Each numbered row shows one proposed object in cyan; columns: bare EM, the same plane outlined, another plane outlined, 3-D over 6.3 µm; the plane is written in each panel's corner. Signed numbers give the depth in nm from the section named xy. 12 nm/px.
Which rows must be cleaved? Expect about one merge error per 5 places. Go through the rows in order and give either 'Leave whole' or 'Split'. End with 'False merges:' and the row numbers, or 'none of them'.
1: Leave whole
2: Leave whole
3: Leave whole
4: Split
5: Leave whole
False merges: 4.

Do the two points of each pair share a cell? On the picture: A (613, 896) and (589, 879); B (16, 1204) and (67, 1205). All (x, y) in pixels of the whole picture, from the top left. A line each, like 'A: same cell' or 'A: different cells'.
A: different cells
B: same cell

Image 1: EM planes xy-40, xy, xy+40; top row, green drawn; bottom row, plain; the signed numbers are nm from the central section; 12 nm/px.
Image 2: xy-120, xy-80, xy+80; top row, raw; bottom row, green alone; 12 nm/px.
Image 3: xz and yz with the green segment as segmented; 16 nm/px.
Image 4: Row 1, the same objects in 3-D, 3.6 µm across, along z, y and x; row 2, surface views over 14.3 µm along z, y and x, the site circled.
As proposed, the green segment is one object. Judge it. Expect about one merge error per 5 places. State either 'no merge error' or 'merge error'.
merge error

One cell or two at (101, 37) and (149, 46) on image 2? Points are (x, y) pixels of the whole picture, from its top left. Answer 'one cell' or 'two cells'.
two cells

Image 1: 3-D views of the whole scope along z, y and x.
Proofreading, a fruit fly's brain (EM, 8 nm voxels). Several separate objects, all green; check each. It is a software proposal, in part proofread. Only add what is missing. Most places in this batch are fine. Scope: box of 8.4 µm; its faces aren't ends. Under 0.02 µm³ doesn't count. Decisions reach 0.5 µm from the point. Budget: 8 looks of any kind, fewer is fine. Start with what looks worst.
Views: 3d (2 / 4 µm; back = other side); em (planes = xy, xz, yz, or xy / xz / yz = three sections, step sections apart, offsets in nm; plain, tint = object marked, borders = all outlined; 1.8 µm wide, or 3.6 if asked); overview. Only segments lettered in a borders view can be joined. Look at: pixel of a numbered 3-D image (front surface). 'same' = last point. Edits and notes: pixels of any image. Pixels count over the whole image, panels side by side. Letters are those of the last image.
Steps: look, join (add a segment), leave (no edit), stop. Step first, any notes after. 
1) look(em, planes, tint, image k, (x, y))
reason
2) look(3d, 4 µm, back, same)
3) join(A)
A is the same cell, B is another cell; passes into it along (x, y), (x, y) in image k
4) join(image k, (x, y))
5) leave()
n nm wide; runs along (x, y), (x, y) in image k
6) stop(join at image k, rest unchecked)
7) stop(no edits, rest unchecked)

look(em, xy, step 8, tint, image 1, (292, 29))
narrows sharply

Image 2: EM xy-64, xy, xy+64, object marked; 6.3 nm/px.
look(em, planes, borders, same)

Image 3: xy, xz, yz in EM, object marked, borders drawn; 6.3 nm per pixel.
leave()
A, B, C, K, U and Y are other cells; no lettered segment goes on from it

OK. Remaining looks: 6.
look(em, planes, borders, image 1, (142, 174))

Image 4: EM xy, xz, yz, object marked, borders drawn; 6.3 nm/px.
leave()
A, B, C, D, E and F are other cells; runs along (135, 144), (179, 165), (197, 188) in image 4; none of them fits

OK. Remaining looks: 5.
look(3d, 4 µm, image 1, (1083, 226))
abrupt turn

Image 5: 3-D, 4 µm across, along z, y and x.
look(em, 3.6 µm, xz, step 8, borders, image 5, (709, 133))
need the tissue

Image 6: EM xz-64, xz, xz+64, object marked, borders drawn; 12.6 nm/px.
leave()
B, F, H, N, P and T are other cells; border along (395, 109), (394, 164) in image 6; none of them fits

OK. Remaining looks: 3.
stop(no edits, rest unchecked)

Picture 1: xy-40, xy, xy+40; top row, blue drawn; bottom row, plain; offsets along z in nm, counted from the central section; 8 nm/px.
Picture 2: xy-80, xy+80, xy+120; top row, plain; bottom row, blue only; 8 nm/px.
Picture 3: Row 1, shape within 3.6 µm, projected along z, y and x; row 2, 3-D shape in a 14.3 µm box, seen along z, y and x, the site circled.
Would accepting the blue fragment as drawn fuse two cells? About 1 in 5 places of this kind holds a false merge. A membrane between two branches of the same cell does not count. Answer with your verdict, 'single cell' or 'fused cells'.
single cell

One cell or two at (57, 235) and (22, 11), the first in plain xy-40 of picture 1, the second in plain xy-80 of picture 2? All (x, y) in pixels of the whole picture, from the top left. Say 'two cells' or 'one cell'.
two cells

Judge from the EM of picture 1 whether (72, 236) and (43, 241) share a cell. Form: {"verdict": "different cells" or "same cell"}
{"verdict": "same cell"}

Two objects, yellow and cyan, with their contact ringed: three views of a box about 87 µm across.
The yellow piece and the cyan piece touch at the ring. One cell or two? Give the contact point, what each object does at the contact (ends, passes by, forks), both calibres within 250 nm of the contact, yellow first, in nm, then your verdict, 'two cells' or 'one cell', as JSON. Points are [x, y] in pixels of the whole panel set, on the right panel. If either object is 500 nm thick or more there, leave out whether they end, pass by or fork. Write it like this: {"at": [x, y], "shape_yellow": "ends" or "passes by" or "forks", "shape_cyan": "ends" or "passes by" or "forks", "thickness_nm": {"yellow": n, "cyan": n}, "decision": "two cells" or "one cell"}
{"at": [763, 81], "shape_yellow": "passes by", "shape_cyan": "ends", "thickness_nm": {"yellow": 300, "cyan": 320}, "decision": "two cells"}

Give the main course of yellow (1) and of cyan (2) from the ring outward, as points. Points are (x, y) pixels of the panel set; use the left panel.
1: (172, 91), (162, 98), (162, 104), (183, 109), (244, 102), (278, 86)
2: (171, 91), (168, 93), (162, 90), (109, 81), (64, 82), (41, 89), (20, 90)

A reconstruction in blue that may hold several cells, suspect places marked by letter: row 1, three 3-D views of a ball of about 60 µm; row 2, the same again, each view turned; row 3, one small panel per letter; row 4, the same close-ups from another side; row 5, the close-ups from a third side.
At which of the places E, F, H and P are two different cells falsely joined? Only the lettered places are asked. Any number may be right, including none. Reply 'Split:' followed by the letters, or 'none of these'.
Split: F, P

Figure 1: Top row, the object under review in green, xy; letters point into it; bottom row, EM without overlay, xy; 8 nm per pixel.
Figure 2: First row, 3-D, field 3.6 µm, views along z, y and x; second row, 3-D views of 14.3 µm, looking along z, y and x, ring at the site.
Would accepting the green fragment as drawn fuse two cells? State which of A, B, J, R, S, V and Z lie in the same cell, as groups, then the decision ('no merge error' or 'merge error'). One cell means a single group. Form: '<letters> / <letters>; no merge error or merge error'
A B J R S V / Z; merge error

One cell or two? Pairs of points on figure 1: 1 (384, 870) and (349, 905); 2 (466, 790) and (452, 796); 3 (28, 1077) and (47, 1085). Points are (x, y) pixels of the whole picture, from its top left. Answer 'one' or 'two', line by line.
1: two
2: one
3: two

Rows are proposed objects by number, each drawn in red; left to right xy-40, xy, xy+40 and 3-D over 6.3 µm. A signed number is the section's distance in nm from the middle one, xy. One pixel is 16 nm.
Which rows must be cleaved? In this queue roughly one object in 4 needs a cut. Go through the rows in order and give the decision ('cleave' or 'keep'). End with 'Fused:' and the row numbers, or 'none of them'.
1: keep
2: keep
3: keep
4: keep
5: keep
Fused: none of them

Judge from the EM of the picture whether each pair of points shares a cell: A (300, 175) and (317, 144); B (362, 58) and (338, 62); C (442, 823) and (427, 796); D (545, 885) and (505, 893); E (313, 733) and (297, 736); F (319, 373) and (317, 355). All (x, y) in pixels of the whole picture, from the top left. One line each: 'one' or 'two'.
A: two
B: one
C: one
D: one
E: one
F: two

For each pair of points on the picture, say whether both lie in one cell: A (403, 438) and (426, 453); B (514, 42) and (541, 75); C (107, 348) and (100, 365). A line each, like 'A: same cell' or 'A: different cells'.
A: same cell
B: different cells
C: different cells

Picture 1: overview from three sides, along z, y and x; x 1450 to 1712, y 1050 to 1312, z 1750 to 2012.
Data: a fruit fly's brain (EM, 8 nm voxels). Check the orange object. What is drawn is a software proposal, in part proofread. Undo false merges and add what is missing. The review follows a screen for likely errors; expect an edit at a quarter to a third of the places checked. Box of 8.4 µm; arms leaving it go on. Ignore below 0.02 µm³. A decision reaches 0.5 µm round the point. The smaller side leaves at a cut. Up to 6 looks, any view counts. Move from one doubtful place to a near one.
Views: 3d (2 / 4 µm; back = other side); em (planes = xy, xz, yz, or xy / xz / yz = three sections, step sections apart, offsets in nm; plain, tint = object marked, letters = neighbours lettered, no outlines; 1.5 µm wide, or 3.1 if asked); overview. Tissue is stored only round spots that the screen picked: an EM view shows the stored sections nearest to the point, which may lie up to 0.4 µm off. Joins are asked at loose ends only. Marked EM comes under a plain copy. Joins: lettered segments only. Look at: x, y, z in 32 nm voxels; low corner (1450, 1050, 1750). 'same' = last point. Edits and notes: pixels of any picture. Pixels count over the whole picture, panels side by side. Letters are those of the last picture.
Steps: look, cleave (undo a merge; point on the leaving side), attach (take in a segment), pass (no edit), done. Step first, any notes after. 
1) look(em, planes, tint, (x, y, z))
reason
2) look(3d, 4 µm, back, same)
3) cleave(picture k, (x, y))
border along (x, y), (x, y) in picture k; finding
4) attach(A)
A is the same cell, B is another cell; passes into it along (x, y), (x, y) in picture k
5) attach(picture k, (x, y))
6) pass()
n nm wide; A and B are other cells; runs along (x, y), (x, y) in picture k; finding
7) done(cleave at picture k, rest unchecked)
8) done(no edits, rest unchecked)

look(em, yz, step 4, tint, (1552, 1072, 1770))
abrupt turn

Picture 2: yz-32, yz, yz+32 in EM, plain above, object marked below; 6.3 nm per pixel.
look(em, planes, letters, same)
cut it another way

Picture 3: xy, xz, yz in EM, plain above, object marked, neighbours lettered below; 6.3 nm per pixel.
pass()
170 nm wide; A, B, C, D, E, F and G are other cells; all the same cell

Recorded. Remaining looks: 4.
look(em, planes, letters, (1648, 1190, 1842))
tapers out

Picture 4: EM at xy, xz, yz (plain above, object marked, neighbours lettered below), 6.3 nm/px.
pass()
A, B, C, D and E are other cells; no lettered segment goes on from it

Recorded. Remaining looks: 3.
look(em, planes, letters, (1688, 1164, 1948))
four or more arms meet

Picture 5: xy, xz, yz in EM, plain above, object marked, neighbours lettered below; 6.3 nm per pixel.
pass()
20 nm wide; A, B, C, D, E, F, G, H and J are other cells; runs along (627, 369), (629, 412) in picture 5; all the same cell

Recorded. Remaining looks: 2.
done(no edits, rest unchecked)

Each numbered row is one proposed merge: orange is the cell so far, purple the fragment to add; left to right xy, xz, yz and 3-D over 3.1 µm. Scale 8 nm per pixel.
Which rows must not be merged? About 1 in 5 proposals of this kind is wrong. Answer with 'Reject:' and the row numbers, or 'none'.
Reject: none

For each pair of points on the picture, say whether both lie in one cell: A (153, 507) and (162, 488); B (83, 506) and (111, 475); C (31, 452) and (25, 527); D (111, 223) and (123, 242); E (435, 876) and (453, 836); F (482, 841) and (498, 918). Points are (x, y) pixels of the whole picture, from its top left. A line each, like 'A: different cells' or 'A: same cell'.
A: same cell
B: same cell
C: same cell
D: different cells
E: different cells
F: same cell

|---|

**TASK BRIEF**: Within the listing, how many lines hold "central"? Write only that number.

**RESULT FOR THIS TASK**: 2